Netanyahu and Ben Gvir might fail in some of those; they might be forced to delay on others; but the potential for damage is immense, and for every controlled detonation they might wish to set off there is a myriad unforeseeable escalations and chain reactions, from inter-communal violence to regional war. 

Given how bad things are, it was instructive to read two types of responses recurring among the conflict’s two diaspora communities in the UK - British Jews and Palestinian activists. 

Of the former, the best example is the editorial from the Jewish Chronicle, which read: “There has certainly been widespread unease throughout the diaspora at the rise of Ben-Givir and Smotrich. To many, they stand for a version of Israel that we do recognise and do not want to see. But it is important to remember that we are not Israeli. Israel is the eternal Jewish homeland and diaspora Jews have a uniquely close bond with Israel. But it is not for us to demand how Israelis vote or to make pre-conditions on our support for Israel.”

And the best iteration of the latter is in the Guardian op-ed of Palestinian academic Yara Hawairi in the Guardian: “For Palestinians, more than 7 decades of oppression, theft & colonisation has shown that Israeli left or right makes no difference... Palestinians don’t want different prison guards. They want to break free of the prison.”

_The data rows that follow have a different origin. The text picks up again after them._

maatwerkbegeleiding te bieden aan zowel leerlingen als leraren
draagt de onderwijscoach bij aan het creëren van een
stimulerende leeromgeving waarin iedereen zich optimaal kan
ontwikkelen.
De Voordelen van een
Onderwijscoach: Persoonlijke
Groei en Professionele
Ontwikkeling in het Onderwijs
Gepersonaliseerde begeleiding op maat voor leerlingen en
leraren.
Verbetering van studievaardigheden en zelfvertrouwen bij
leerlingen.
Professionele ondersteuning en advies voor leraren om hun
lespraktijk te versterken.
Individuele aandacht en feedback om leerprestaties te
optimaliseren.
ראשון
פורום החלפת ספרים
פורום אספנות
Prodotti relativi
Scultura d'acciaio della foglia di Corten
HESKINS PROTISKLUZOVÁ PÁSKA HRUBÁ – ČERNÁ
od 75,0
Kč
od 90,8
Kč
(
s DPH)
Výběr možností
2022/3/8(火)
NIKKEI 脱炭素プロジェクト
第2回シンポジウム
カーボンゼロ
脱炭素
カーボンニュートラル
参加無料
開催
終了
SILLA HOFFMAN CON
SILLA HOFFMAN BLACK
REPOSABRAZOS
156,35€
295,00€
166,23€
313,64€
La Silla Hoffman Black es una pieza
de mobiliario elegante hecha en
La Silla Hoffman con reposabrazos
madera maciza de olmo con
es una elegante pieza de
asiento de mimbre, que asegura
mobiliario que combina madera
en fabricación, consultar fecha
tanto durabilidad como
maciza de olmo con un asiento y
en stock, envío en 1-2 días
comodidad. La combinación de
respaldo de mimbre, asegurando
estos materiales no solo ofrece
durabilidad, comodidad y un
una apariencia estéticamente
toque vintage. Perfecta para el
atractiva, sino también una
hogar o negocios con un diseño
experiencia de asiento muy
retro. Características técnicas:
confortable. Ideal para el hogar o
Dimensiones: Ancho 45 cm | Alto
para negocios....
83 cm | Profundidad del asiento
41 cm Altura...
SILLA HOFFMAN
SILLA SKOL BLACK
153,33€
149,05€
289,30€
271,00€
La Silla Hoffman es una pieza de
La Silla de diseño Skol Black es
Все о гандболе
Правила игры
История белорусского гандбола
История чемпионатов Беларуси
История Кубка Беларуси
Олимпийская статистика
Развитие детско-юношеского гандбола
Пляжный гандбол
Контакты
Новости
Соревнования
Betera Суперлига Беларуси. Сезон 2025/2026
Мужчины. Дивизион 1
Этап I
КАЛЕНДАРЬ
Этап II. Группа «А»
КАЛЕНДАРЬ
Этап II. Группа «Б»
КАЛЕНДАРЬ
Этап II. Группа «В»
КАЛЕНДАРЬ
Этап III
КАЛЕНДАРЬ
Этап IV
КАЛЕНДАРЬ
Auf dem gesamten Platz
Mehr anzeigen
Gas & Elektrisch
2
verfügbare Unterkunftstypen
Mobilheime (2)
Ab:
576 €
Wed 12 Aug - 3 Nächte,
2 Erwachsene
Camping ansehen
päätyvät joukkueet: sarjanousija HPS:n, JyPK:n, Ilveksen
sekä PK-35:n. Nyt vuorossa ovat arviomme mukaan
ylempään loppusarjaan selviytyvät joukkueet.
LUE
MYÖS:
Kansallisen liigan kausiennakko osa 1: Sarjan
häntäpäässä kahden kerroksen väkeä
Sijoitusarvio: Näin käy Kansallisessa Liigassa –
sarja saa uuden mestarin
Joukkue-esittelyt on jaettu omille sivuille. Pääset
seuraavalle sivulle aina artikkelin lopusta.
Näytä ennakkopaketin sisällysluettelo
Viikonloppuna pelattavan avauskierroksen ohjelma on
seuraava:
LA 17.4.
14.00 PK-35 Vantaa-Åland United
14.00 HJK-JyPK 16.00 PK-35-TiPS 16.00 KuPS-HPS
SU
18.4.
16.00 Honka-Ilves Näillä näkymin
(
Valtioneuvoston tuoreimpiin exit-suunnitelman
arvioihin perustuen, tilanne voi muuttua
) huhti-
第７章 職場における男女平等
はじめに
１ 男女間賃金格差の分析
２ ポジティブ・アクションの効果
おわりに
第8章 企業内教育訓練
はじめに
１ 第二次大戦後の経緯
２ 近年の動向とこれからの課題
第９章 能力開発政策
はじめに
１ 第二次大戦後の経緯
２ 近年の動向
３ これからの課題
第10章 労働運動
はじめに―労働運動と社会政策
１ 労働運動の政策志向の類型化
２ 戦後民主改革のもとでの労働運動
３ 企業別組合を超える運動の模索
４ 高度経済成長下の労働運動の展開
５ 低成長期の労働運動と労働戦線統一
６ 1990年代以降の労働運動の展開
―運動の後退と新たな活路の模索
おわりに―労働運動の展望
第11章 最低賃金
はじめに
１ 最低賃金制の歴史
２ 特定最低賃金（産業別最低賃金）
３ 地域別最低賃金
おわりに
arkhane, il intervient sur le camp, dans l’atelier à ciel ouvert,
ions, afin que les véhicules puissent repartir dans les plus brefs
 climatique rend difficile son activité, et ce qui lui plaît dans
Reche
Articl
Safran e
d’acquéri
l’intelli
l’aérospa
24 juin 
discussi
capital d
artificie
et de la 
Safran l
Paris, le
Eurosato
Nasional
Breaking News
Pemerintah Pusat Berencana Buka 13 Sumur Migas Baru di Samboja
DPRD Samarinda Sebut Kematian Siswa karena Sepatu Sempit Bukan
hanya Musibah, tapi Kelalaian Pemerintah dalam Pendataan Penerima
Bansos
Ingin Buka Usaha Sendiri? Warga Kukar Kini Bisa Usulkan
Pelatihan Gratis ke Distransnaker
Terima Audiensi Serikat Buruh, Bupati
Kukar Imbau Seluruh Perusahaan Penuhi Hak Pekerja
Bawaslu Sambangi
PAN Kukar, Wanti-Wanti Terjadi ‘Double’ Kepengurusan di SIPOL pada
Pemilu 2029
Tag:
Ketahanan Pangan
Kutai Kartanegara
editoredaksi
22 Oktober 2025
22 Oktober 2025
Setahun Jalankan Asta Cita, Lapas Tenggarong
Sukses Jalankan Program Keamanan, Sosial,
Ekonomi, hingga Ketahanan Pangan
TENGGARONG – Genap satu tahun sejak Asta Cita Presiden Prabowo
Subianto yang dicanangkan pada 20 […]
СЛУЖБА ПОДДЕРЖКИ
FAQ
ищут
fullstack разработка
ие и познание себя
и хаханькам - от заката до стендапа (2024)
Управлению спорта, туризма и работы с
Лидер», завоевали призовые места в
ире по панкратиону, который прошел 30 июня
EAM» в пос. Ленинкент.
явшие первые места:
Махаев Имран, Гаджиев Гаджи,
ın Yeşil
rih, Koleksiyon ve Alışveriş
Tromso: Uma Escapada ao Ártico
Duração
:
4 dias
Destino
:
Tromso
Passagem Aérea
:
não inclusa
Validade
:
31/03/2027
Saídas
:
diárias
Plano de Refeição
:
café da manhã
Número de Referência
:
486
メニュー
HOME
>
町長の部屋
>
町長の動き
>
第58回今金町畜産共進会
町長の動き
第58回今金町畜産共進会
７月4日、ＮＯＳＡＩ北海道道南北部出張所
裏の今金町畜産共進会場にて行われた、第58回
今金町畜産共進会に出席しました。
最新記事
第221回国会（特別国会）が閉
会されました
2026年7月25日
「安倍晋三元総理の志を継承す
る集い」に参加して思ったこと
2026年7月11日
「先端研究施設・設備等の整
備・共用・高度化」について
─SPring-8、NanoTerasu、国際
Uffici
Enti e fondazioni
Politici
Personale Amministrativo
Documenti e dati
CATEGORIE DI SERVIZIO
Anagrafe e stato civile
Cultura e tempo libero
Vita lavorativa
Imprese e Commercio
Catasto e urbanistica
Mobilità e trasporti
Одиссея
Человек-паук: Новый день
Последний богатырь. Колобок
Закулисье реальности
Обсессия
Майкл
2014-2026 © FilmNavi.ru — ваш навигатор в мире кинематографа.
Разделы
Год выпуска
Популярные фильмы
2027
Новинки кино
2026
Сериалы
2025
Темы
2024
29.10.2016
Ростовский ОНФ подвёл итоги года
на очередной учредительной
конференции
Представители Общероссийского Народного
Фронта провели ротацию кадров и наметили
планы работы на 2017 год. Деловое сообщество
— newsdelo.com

It’s hard to blame any Palestinian for feeling that way - the Israeli parliamentary Left’s record on even moderating the state’s abuse of Palestinian has been dismal, ranging from complete failure, to endorsement (say, of every major military operation Israel ever conducted in Gaza) to participation (the ethnic cleansing of 1948 was carried out by the antedecents  of today’s Zionist Left parties). 

At the same time, writing off the election as “same shit, different day”, is, at the very least, a tactical error. The election and the policies it risks brining in its wake will radicalise many Israelis and shock many Diaspora Jews out of their complacency, as communities hitherto protected from the arbitrary violence of the state will be targeted. This is the time for securing and cementing new alliances, not eye-rolling. 

This, however, doesn’t come close to the catastrophic abrogation of civil and communal duty being advocated by the Jewish Chronicle. The last thing Israel needs now is unconditional support. What it does need are clear read lines, by its diaspora and by the international community more broadly, for its own good as much as for anyones. No state ever requires or deserves “unconditional support”. “

Instead, support needs to be reserved for those who will be taking a stance against this new government - the usual suspects, so far, but likely to include LGBTQ activists, judicial independence advocates and free press supporters, before the day is out. One can only hope they'll be able to find enough in common to unite better than the last anti-Netanyahu coalition did.